Estimating the Business Impact of Vulnerability Exploits
By comparing WHID and Imperva web attack surveys, an order of magnitude of 21-23% for attacks exploiting SQL injection vulnerability seems an acceptable rough estimate. By assuming the cost of data loss of security incident for a financial organization of $355/record (Ponemon Institute 2010 data), and that the probability that such incident exploits a SQL injection vulnerability is 2.7% (WHID 2010 data), the 2010 liability for a company's web site such as online banking for a data loss of 1 million records is thus $ 9,585,000. With this figures a 2010 budget of $9 Million spent by a financial organization for application security measures specifically focused to prevent risks of data losses due to SQL injection attacks would have been justifiable.
Assuming that you will spend as much in security measures, this is the maximum amount estimated for expenses in security measures to thwart SQL injection attacks that includes acquisition of technology for secure software development, documentation, standards, processes, tools as well costs for the recruitment of qualified personnel and secure coding training especially for web developers. Normally this dollar figure ought to be considered a maximum value since assumes for example a total loss of the user data.

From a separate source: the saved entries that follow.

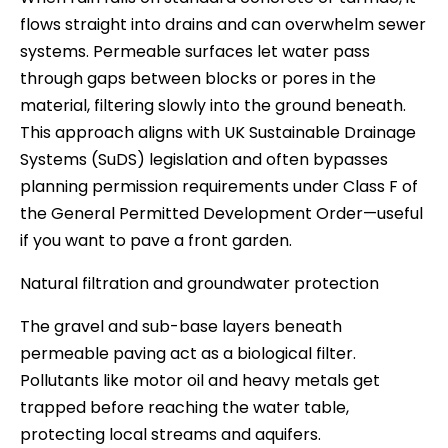
flows straight into drains and can overwhelm sewer
systems. Permeable surfaces let water pass
through gaps between blocks or pores in the
material, filtering slowly into the ground beneath.
This approach aligns with UK Sustainable Drainage
Systems (SuDS) legislation and often bypasses
planning permission requirements under Class F of
the General Permitted Development Order—useful
if you want to pave a front garden.
Natural filtration and groundwater protection
The gravel and sub-base layers beneath
permeable paving act as a biological filter.
Pollutants like motor oil and heavy metals get
trapped before reaching the water table,
protecting local streams and aquifers.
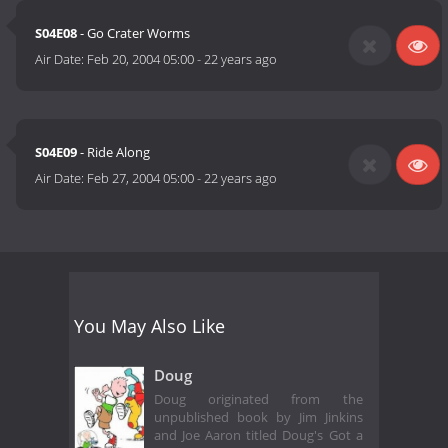
S04E08
- Go Crater Worms
Air Date:
Feb 20, 2004 05:00
-
22 years ago
S04E09
- Ride Along
Air Date:
Feb 27, 2004 05:00
-
22 years ago
You May Also Like
Doug
Doug originated from the
unpublished book by Jim Jinkins
and Joe Aaron titled Doug's Got a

It is important to notice that injection vulnerabilities are considered by OWASP (2013 A1-Injection) the most critical application security risks for opportunistic vulnerability exploits. OWASP rates the risk of data injection, including SQL injection vulnerability, as severe since "can result in data loss or corruption, lack of accountability, or denial of access and sometimes lead to complete host takeover". The business impact that we calculated as liability for a medium size financial services company (1 million registered online banking users) assumes that the value of the data assets can be stolen by a threat agent to cause tangible harm to the company.

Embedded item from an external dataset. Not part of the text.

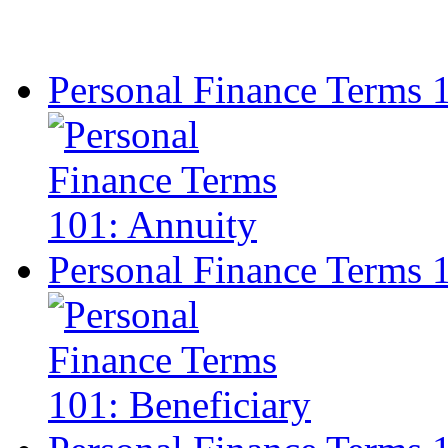
Personal Finance Terms 
Personal Finance Terms 1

Historically, SQL injection attacks have been of high impact and in the United States, have been associated with the largest data breach incidents ever committed and prosecuted. In the August 2009 U.S. indictment case against Albert Gonzalez (also indicted in May 2009 in Massachusetts for the TJX Inc breach) and other two Russian hackers, SQL injection attacks were used to break into 7-Eleven network in August 2007 resulting in the theft of credit card data. Allegedly, the same kind of attack was also used to infiltrate Hannaford Brothers in November 2007 which resulted in 4.2 million debit and credit card numbers being stolen and to steal 130 million credit card numbers from Heartland Payment Systems on December 2007. In 2010, Albert Gonzalez was found guilty and sentenced to serve 20 years in federal prison while Heartland paid about $ 140 million in fines and settlements because of the security breach.
We can see that there are different ways to determine the value of information and that some of these are purely based on the costs relating to data breaches. But overall, the references suggest that typically individual's data can be valued in the range $500 to $2,000 per record.